EntertainersTelevision

Adelaide's Channel 9's live entertainment gifted by radio, music and theatre tradition, in old Methodist church

Adelaide's Channel 9's live entertainment  gifted by radio, music and theatre tradition, in old Methodist church
Lionel Williams brought his Adelaide radio experience to NWS Channel 9's early days . At right: The former Primitive Methodist Church on Wellington Square that became Studio 9 for the channel.

The official opening of Adelaide first television station, NWS Channel 9, at 7 pm on September 5, 1959, by South Australian premier Tom Playford had to be within a temporary studio – the women's dressing room – in the channel’s Tynte Street, North Adelaide, building.

A fire has destroyed most of the new studios even before the opening. Work on the studio had only started 10 months earlier while a 505 feet transmission tower was put up on Mount Lofty. Station owner Rupert Murdoch, also proprietor of The News, was in the audience or the opening but most viewers were at the homes of friends or relatives who had a television set or they gathered around the windows of electrical shops in Rundle Street.

Despite this raw start, Channel 9 was presenting live entertainment in shows such as Adelaide Tonight a month later on October 17, 1959. The show ran for four nights a week at 9.30pm live from Studio 1.

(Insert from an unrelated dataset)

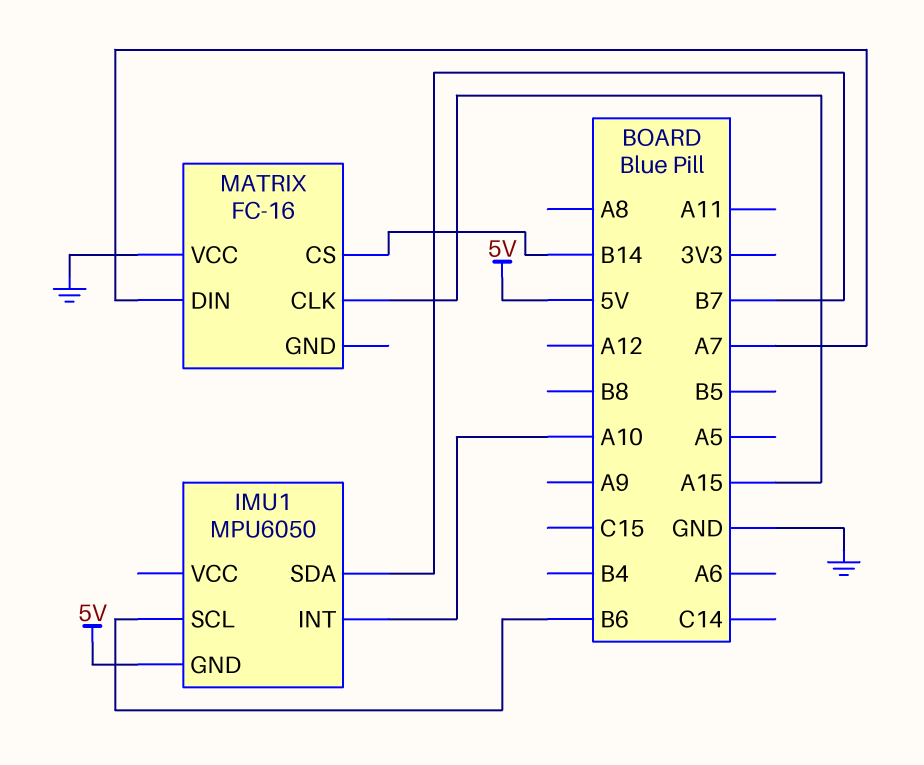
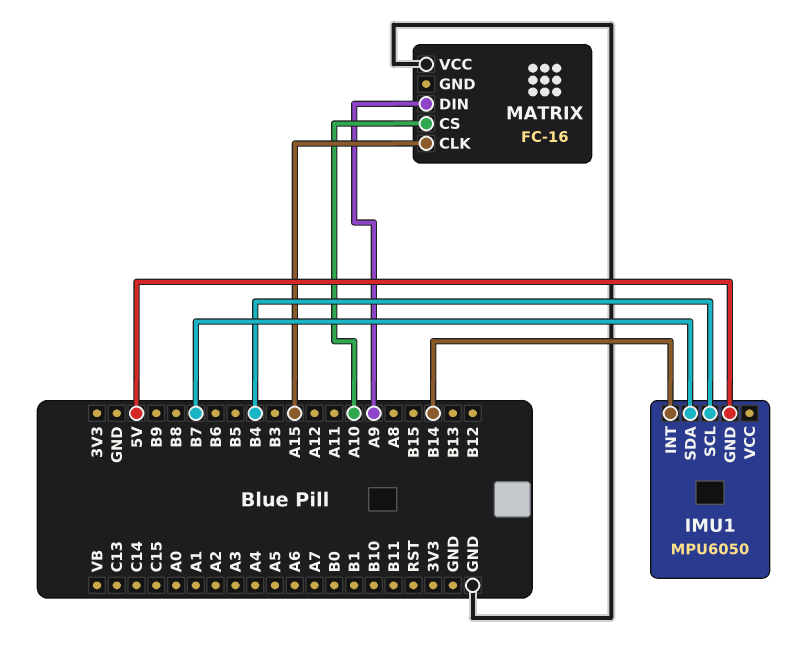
IMU1 pin INT: A10 -> B14
IMU1 pin SCL: B6 -> B4
MATRIX pin CS: B14 -> A10
MATRIX pin DIN: A7 -> A9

This was possible because of the steading experience of Adelaide radio talent such as Kevin Crease and Lionel Williams. A tradition of live radio shows and theatre entertainment in Adelaide also meant a ready supply of musical and comedic talent. Julie Anthony, a 16-year-old singer from country South Australia, was among many who became regulars on the shows, with later interstate exposure The Country and Western Hour, that launched national careers.

In a very Adelaide twist, Studio 9, within the Channel 9 studio complex, was the former Primitive Methodist  church on the Wellington Street corner, dating back to 1882.  Its church service days ended in 1929 but it took on a theatrical bent when dance teachers Joanne Priest and Mrs. F.W. Cornell used it as the Studio Theatre from the 1930s. Television watching did take its toll on live theatre.

By June 1960, with three Adelaide channels, 84,967 licences had been issued in South Australia. By June 1964, this had risen to 194,430, but still trailed the 266,027 radio licences issued that year. Television gradually spread to country areas as transmission improved. In the early 1960s, with the state suffering an economic slump, television gave home entertainment. At around £200, a television set was expensive but soon came to be considered almost essential, especially as it could be bought on time payment.